Work item:
Repeat only part of the entries. Start at the line that has "years now been looking f" and keep going through the last line, exactly as given.

Records for the task:
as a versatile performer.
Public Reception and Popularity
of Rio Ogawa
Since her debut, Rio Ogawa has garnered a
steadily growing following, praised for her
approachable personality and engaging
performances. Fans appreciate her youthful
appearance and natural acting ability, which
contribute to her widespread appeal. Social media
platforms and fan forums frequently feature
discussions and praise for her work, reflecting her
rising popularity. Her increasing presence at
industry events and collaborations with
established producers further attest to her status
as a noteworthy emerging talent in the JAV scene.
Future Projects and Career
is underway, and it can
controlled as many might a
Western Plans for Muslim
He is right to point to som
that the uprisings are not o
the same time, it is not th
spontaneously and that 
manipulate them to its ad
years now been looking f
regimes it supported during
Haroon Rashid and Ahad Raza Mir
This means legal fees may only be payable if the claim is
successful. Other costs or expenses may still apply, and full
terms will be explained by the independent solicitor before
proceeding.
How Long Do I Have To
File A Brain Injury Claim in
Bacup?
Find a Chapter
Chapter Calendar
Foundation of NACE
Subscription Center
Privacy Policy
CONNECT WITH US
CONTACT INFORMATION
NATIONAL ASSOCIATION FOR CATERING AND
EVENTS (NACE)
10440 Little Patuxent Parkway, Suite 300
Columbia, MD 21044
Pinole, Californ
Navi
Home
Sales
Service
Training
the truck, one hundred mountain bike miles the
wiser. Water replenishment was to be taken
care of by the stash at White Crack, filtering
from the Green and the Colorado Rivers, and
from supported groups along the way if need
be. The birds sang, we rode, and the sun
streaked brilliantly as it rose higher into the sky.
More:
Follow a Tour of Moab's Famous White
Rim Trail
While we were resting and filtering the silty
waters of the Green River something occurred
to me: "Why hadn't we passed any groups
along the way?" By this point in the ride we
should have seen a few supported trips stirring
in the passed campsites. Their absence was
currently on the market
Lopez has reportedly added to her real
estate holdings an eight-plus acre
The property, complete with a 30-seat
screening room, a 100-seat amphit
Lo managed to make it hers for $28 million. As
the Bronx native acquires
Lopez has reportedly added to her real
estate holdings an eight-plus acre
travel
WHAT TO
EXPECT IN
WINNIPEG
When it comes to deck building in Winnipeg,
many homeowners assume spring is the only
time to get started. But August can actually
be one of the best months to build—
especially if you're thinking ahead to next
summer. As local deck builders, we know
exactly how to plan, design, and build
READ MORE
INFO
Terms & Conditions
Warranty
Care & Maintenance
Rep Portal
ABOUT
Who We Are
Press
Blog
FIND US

Answer to this task:
years now been looking f
regimes it supported during
Haroon Rashid and Ahad Raza Mir
This means legal fees may only be payable if the claim is
successful. Other costs or expenses may still apply, and full
terms will be explained by the independent solicitor before
proceeding.
How Long Do I Have To
File A Brain Injury Claim in
Bacup?
Find a Chapter
Chapter Calendar
Foundation of NACE
Subscription Center
Privacy Policy
CONNECT WITH US
CONTACT INFORMATION
NATIONAL ASSOCIATION FOR CATERING AND
EVENTS (NACE)
10440 Little Patuxent Parkway, Suite 300
Columbia, MD 21044
Pinole, Californ
Navi
Home
Sales
Service
Training
the truck, one hundred mountain bike miles the
wiser. Water replenishment was to be taken
care of by the stash at White Crack, filtering
from the Green and the Colorado Rivers, and
from supported groups along the way if need
be. The birds sang, we rode, and the sun
streaked brilliantly as it rose higher into the sky.
More:
Follow a Tour of Moab's Famous White
Rim Trail
While we were resting and filtering the silty
waters of the Green River something occurred
to me: "Why hadn't we passed any groups
along the way?" By this point in the ride we
should have seen a few supported trips stirring
in the passed campsites. Their absence was
currently on the market
Lopez has reportedly added to her real
estate holdings an eight-plus acre
The property, complete with a 30-seat
screening room, a 100-seat amphit
Lo managed to make it hers for $28 million. As
the Bronx native acquires
Lopez has reportedly added to her real
estate holdings an eight-plus acre
travel
WHAT TO
EXPECT IN
WINNIPEG
When it comes to deck building in Winnipeg,
many homeowners assume spring is the only
time to get started. But August can actually
be one of the best months to build—
especially if you're thinking ahead to next
summer. As local deck builders, we know
exactly how to plan, design, and build
READ MORE
INFO
Terms & Conditions
Warranty
Care & Maintenance
Rep Portal
ABOUT
Who We Are
Press
Blog
FIND US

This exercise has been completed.